It's easy to talk about obvious stuff - ID cards for most, Trident for many (though if you look into it, the savings in both cases are tiny). Easy to say you would cut quangos, middle management, five-a-day coordinators, and waste. Much harder to come up with the difficult cuts.
Here is my list of painful cuts.
I would hold freeze public sector pay for this year, and hold it down to a 1 or 2 % increase the year after. The private sector has taken the hit so far; the public sector needs to share the pain. This is a big cut.
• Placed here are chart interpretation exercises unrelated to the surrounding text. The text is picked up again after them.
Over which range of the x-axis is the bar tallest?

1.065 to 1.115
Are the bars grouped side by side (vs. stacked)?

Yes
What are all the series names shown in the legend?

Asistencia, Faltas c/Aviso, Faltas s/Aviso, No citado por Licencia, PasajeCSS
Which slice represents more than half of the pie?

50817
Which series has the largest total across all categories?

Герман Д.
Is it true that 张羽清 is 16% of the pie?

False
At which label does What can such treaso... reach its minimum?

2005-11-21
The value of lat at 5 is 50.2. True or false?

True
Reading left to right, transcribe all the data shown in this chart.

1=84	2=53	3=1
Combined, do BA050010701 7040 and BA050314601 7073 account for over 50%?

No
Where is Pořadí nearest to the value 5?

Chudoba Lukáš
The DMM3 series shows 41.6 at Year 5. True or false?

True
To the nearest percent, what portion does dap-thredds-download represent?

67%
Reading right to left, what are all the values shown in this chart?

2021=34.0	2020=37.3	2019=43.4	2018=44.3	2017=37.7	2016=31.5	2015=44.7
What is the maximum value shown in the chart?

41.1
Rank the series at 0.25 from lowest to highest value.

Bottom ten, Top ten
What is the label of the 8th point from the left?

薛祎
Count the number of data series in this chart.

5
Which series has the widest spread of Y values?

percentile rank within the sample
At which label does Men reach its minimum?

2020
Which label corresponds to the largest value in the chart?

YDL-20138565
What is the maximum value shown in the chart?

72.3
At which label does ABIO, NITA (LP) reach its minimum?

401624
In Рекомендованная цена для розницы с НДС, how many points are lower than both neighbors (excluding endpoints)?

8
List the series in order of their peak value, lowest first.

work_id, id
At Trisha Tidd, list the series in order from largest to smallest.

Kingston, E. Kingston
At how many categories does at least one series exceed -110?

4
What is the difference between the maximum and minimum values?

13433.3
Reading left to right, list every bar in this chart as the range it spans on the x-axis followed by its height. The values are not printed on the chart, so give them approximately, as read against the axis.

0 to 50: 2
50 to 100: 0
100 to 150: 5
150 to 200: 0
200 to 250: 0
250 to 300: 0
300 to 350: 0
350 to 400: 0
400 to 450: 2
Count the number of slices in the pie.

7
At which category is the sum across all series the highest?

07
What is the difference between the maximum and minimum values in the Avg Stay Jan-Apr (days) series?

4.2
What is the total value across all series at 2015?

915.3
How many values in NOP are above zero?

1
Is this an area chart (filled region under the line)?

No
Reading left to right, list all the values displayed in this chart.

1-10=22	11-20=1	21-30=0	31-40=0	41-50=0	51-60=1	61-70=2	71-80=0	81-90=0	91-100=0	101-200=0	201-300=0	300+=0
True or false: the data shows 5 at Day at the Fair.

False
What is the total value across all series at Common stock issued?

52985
I would also stop all new public final salary pension schemes, and limit public pensions to about £40000 a year (with top ups available via defined contributions if desired).
I would cut the police force by about 10% over the next 5 years - through natural churn as much as possible. Police numbers aren't the bottleneck any more - it is much more police time.
I would cut all new roadbuilding programmes. I would allow private companies to finance new roads, with the rights to charge tolls on them for 40 years.
I would make much of SureStart means tested. Everyone should be able to continue full access, but there should be more co-payment, like with prescription charges at the moment.
I would scrap the child trust fund, and means test tax credits.
I would cut the school and hospital capital budgets by about 25%. Most of the buildings are in good condition.
The really depressing thing is that all the stuff I've mentioned would only go a miniscule way towards filling the annual deficit.
We're in for a really crap few years.